A segunda etapa começou por uma caminhada pelo centro histórico de Viseu, onde dormimos, no central Hotel Avenida, ao lado do Rossio, uma das praças principais, embelezada pelo painel de azulejos com vivências e tradições da cidade. Bem perto, estão a Igreja da Ordem Terceira de São Francisco, do século XVIII, e o Parque Aquilino Ribeiro, onde encontramos os primeiros exemplares do roteiro de street art, de Glam. “Existe desde 2015 e pretende cativar um público mais jovem… muitas obras foram feitas durante o festival Tons da Primavera”, explica Pedro Ferreira, o técnico de turismo. Draw, Hazul, Lula Goce, Kruella d’Enfer, Mariana, a Miserável, Contra ou Daniel Eime estão entre os artistas que já deixaram 44 obras espalhadas pela cidade e pelo concelho.
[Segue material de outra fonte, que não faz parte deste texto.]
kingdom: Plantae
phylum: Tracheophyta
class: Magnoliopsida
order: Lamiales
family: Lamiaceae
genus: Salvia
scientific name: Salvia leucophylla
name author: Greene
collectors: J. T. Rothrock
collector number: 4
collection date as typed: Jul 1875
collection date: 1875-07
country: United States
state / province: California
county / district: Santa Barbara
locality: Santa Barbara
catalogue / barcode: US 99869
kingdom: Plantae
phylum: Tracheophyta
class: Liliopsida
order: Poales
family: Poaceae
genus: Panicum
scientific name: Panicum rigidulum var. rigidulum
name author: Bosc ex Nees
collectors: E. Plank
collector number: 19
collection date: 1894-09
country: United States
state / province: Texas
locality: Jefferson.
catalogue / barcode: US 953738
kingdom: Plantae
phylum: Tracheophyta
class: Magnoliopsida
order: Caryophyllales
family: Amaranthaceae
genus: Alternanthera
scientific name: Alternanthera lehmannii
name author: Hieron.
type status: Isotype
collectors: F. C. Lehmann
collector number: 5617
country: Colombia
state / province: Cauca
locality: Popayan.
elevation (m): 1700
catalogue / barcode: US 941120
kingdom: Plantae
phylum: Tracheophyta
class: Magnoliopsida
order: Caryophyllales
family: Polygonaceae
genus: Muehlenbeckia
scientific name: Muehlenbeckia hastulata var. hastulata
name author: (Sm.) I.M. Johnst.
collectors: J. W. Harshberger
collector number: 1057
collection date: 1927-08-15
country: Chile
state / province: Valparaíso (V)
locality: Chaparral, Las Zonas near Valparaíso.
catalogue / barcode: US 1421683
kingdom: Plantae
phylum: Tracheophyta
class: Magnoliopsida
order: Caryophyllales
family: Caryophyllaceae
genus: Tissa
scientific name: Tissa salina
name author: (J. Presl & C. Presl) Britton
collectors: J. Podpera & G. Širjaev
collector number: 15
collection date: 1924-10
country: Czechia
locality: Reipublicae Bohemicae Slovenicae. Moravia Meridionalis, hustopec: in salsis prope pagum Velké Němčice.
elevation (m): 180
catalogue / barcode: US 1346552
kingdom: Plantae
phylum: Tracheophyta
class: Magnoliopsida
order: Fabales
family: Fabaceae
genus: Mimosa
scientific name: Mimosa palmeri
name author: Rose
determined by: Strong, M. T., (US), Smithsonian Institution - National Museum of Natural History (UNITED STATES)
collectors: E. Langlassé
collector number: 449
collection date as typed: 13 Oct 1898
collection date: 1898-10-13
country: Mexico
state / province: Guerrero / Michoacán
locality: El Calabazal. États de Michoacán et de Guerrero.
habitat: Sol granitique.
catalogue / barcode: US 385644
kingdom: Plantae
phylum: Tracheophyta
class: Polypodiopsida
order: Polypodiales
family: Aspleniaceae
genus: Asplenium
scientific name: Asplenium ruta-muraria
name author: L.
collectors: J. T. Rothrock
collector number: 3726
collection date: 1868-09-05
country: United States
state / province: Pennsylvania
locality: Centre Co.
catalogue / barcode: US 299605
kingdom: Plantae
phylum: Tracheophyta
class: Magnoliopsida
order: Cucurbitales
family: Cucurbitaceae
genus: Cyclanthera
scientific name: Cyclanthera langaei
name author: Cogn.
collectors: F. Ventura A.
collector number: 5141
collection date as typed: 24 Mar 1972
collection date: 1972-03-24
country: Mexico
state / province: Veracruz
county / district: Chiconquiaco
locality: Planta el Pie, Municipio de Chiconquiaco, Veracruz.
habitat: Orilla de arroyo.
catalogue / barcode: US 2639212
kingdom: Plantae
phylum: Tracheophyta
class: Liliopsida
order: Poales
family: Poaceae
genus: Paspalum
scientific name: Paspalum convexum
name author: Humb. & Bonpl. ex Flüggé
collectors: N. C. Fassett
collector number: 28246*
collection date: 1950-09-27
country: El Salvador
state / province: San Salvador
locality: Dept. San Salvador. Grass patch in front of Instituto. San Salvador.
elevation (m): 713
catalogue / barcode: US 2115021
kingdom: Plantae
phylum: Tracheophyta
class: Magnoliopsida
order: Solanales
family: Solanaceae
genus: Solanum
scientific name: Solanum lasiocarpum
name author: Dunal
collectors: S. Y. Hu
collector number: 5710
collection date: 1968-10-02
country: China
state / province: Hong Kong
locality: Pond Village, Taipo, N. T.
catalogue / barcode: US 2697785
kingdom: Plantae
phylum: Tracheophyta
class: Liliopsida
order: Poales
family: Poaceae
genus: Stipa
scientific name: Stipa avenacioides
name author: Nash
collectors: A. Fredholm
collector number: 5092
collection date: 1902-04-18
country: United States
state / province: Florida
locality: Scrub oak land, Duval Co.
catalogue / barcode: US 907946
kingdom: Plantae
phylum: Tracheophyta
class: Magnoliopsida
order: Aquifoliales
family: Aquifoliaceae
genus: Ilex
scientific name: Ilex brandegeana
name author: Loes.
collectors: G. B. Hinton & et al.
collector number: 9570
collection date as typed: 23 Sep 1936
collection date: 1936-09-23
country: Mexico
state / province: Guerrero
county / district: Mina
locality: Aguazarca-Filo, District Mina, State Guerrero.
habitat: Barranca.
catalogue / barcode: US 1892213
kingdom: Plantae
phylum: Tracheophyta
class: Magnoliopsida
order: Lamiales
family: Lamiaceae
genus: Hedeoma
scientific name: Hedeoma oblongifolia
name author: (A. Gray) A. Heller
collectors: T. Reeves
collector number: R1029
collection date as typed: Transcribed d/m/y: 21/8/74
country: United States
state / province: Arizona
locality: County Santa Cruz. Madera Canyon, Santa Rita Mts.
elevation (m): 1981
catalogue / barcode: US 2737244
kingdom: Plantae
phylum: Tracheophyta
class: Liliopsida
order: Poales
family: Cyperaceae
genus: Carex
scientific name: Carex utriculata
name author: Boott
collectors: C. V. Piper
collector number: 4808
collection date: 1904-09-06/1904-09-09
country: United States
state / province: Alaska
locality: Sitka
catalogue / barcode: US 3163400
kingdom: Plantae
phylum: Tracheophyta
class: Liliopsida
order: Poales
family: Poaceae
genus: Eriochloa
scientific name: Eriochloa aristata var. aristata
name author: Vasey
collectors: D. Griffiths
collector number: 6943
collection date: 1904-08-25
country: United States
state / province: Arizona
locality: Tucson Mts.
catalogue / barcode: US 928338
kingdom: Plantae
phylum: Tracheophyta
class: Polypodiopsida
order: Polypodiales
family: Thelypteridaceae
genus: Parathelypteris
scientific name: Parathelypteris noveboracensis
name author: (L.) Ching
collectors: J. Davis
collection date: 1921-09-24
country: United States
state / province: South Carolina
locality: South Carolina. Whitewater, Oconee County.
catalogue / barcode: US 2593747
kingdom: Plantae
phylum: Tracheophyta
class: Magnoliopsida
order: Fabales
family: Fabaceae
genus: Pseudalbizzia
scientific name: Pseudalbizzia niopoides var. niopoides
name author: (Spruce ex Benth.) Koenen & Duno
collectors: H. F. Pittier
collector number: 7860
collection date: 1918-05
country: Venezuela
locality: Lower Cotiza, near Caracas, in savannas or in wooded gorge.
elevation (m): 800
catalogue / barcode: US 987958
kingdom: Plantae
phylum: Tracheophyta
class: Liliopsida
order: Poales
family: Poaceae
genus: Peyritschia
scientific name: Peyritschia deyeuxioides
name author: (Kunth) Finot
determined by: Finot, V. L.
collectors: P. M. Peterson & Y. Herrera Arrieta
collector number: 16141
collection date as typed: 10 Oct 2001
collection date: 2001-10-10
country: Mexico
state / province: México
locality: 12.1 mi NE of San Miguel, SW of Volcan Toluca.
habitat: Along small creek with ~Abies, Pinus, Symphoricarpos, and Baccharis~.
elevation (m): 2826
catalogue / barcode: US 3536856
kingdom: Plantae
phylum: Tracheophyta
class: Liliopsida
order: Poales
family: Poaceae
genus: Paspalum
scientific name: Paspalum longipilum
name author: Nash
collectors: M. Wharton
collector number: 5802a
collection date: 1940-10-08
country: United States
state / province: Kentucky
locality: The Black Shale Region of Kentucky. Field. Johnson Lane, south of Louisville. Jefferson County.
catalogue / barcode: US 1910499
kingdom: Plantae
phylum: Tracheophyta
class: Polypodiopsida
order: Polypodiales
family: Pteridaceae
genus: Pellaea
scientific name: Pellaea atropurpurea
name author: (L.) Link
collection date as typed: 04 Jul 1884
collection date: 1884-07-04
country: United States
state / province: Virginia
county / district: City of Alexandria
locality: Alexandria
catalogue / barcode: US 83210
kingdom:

Para perceber melhor os 2500 anos de Vissaium (nome de Viseu na época pré-romana e romana), há que rumar ao centro museológico, criado em 2018, junto da antiga judiaria, antecipando aquele que será o futuro Museu de História da Cidade de Viseu. Ainda houve tempo para uma passagem rápida pelo Adro da Sé, à volta do qual estão, além da catedral do século XII (sujeita a várias remodelações), o Museu Nacional Grão Vasco, a Igreja de N. Sra da Misericórdia e o Museu-Tesouro da Sé. Para almoçar, estava reservada mesa no Cortiço, casa antiga e afamada, com pratos mantidos há mais de 50 anos, como as feijocas com todos à maneira da criada do sr. Abade ou a vitelinha na púcara à lavrador de Cavernães.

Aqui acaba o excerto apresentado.